» **Activities**:
• a. Copy the passage on drillstem tests word for word, starting at "A drillstem test" and going up to and including "and casing costs.".
• b. Pick up the drillstem test article at its last sentence and keep writing it.

» **Source extract**:
<<<<
Drillstem Test

A drillstem test (DST) is a well test conducted while the drill string is still in the hole, before the well is cased and completed. By packing off a zone of interest with inflatable packers or mechanically set packers attached to the drill string, the test engineer opens the formation to flow through the drill pipe at surface and then shuts it in to record the pressure buildup. The data collected (flowing pressure, buildup pressure, fluid samples, and wellhead flow rates) tells the geologist and reservoir engineer whether the zone is commercially productive, what the reservoir pressure and permeability are, and what type of fluid (oil, gas, condensate, or water) is present. A DST is the fastest and least expensive way to get direct reservoir data from a new discovery before committing to completion and casing costs.

Key Takeaways

  • A standard DST has four main periods: an initial flow period (IFP, typically 5 to 30 minutes), an initial shut-in period (ISIP, 30 minutes to 2 hours), a final flow period (FFP, 1 to 8 hours depending on well deliverability), and a final shut-in period (FSIP, equal to or longer than the FFP). The ISIP pressure stabilizes toward the static reservoir pressure and provides a quick estimate of formation pressure. The FSIP buildup curve gives the most complete data for transmissibility (kh/μ) and skin factor calculation.
>>>>
» **Information provided**:
<<<<
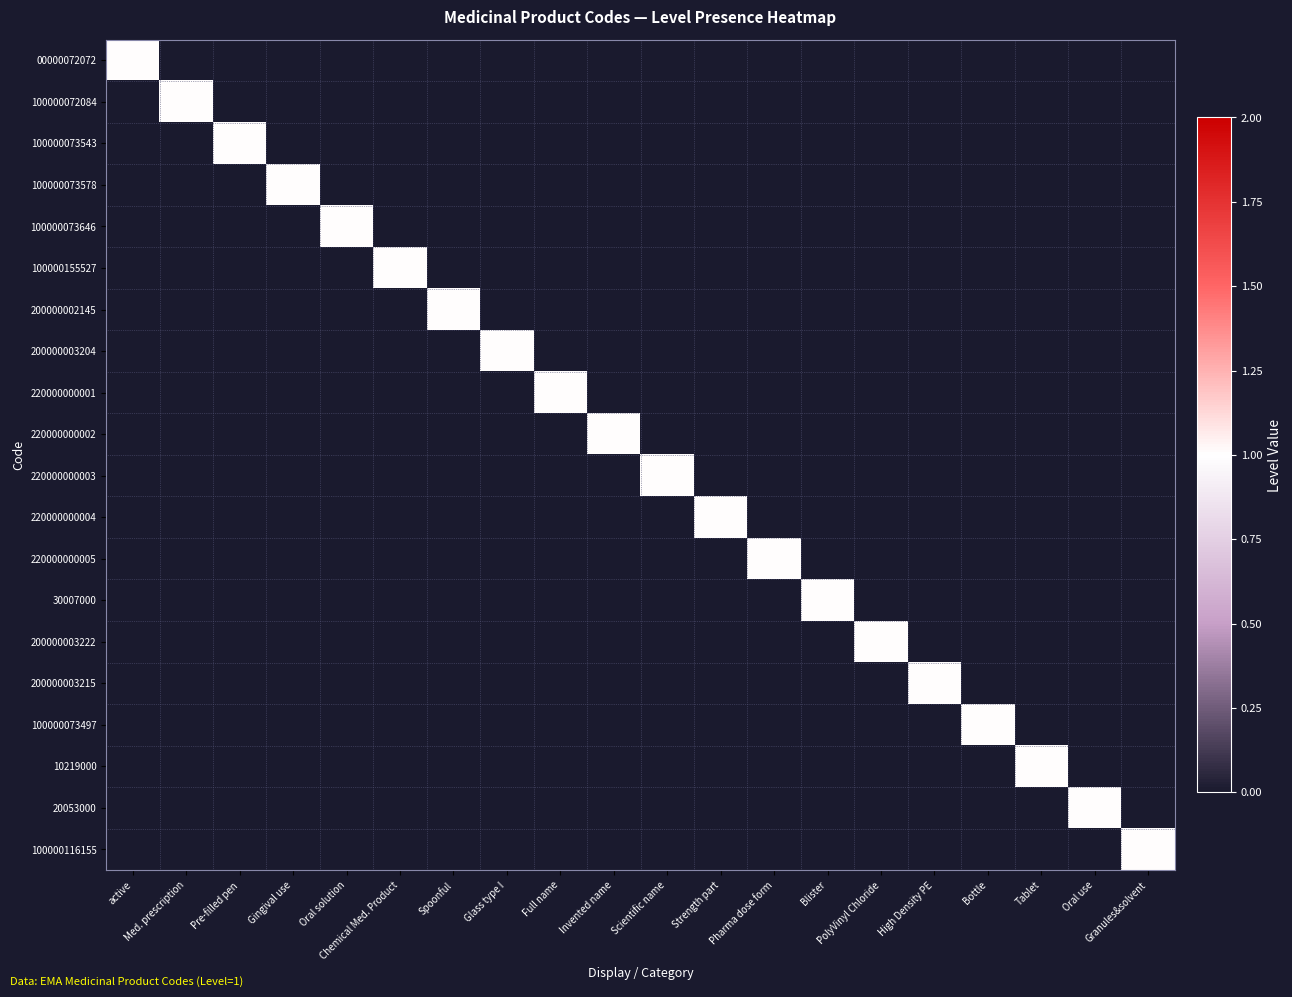

Rank the series by their maximum value, from lowest to highest.

00000072072, 100000072084, 100000073543, 100000073578, 100000073646, 100000155527, 200000002145, 200000003204, 220000000001, 220000000002, 220000000003, 220000000004, 220000000005, 30007000, 200000003222, 200000003215, 100000073497, 10219000, 20053000, 100000116155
>>>>
» **Exercise responses**:
• a.
A drillstem test (DST) is a well test conducted while the drill string is still in the hole, before the well is cased and completed. By packing off a zone of interest with inflatable packers or mechanically set packers attached to the drill string, the test engineer opens the formation to flow through the drill pipe at surface and then shuts it in to record the pressure buildup. The data collected (flowing pressure, buildup pressure, fluid samples, and wellhead flow rates) tells the geologist and reservoir engineer whether the zone is commercially productive, what the reservoir pressure and permeability are, and what type of fluid (oil, gas, condensate, or water) is present. A DST is the fastest and least expensive way to get direct reservoir data from a new discovery before committing to completion and casing costs.

• b.
  • Downhole electronic gauges (quartz crystal pressure sensors) record pressure to within 0.01 kPa resolution at sample rates of 1 to 10 seconds. This high-resolution data allows the reservoir engineer to apply Horner plot analysis or more advanced derivative analysis (log-log pressure derivative) to identify the flow regime (radial, linear, bilinear) and calculate reservoir transmissibility and skin from the shape of the buildup curve.
  • A DST is run with the drill string rather than tubing, which means the test must be completed before the well is cased. The drill string provides the flow conduit. The packers (typically a single packer for surface casing tests, or a straddle packer with an upper and lower packer to isolate a specific interval) are run on the drill collars below the main drill string.
  • Fluid samples collected at surface during a DST are the primary means of characterizing reservoir fluid type before completion. The first recovered fluid from a DST is typically mud filtrate or mud filtrate mixed with formation water. As the test progresses, genuine formation fluid (oil, gas, or water) arrives at surface. The DST report records when clean formation fluid was first observed, the API gravity of the oil, the gas-oil ratio, and the water production if any.
  • The immediate shut-in pressure (ISIP) measured at the end of the initial flow period is the simplest reservoir pressure indicator from a DST. In a normally pressured reservoir, the ISIP should be close to the hydrostatic gradient pressure for the zone depth. An ISIP well above hydrostatic indicates overpressure; well below indicates depletion or undercompaction.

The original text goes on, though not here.